AUSGEWÄHLTER TEXTAUSZUG.
Hamburg - RS:X-Surfer Toni Wilhelm hat die erste deutsche Männer-Olympiamedaille im Windsurfen am Schlusstag noch verpasst. Der 29-Jährige belegte im abschließenden Medaillenrennen den neunten und damit vorletzten Platz. Mit insgesamt 64 Punkten rutschte Wilhelm in der Gesamtwertung von Platz drei hinter den Polen Przemyslaw Miarczynski auf den vierten Rang ab.
Als Goldmedaillengewinner stand schon vor dem Finalrennen Dorian van Rijsselberge fest. Es war der erste Triumph überhaupt für die Niederlande im Windsurfen. Silber holte sich der Brite Nick Dempsey, Bronze ging an Przemyslaw Miarczynski aus Polen.
"Ich bin natürlich tief enttäuscht, so dicht vor der Erfüllung eines langgehegten Traums zu scheitern, aber so brutal ist manchmal der Sport", sagte Wilhelm nach dem letzten Rennen. Der 29-Jährige war als Gesamt-Dritter in das Medaillenrennen gestartet. Sein Vorsprung auf Platz vier hatte sechs Punkte betragen.

AUFGABEN.
a) Welche Sportler werden im Bericht über das olympische Windsurfen namentlich genannt? Zählen Sie alle auf.
b) Schreiben Sie den Bericht über Toni Wilhelms Medaillenrennen im Windsurfen im Anschluss an seinen letzten Satz weiter.

ERFASSTE DATEN.
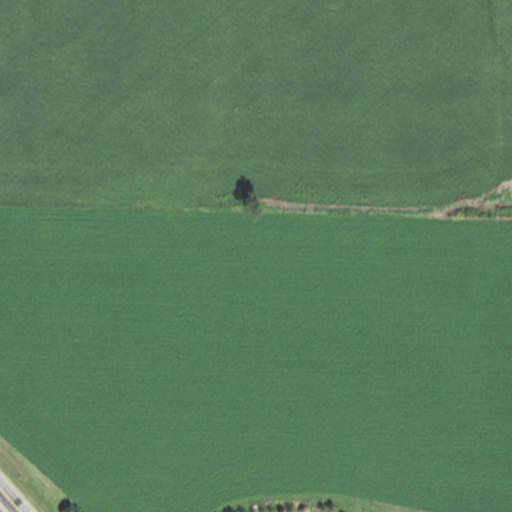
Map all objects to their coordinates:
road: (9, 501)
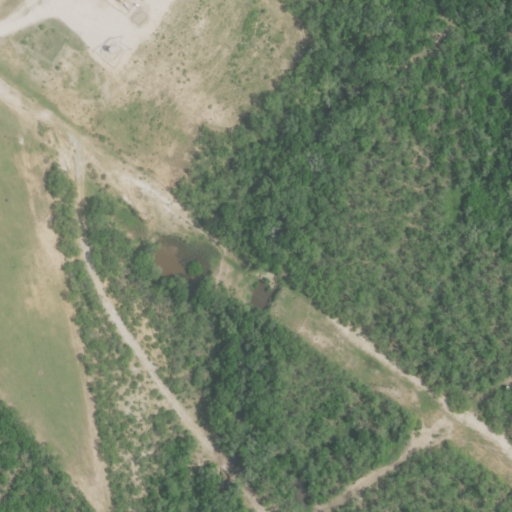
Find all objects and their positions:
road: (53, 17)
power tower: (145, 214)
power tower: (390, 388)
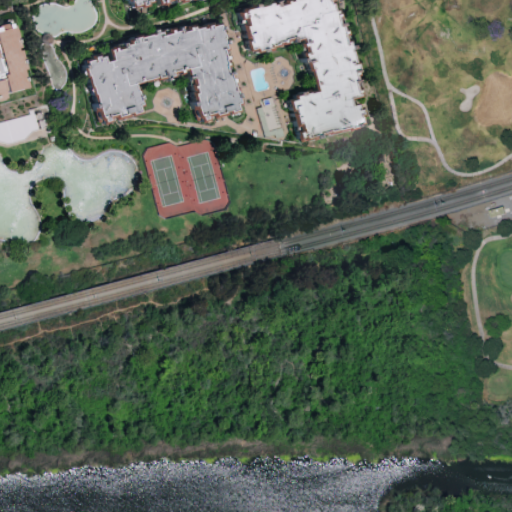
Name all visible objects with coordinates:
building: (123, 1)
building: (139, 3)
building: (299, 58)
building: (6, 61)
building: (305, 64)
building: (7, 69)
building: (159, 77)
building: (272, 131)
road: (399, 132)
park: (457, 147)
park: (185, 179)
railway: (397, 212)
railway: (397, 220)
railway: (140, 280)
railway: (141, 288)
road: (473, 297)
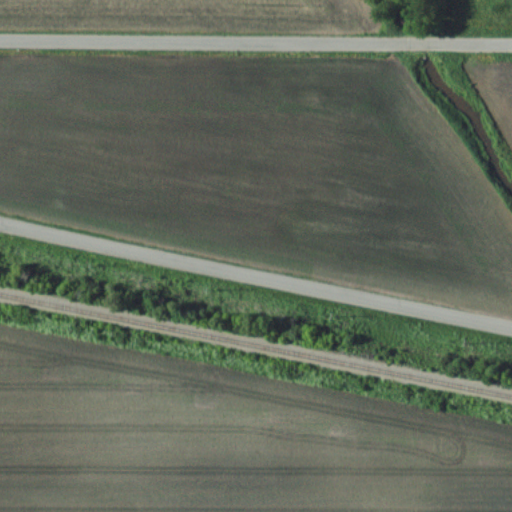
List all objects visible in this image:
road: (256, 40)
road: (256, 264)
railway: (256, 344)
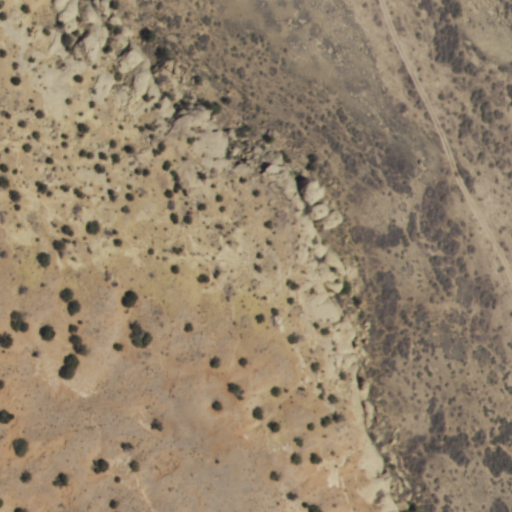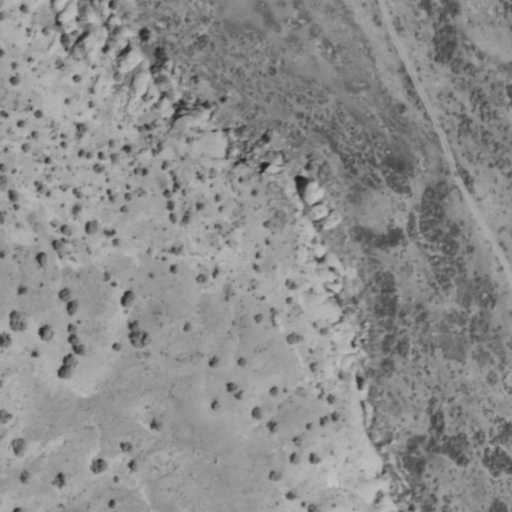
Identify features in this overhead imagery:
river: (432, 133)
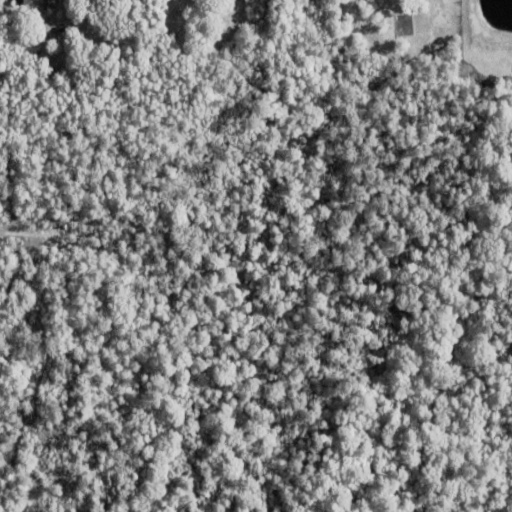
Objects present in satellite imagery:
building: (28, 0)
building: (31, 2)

LÖSUNGEN.
a) Toni Wilhelm, Przemyslaw Miarczynski, Dorian van Rijsselberge, Nick Dempsey

b)
Nur knapp eine Stunde nach Wilhelm verpasste auch Moana Delle eine Medaille. Die 23-Jährige rutschte in einer engen Entscheidung durch Platz sechs im abschließenden Medaillenrennen der Frauen auf den fünften Rang der Gesamtwertung ab.
Gold ging erstmals im Windsurfen an Spanien. Ex-Weltmeisterin Marina Neira Alabau behauptete ihre Führung im Finalrennen erfolgreich und sorgte damit zugleich für den ersten Triumph der Spanier bei den Spielen in London. Silber holte sich die Finnin Tuuli Pataja vor Ex-Weltmeisterin Zofia Noceti-Klepacka aus Polen.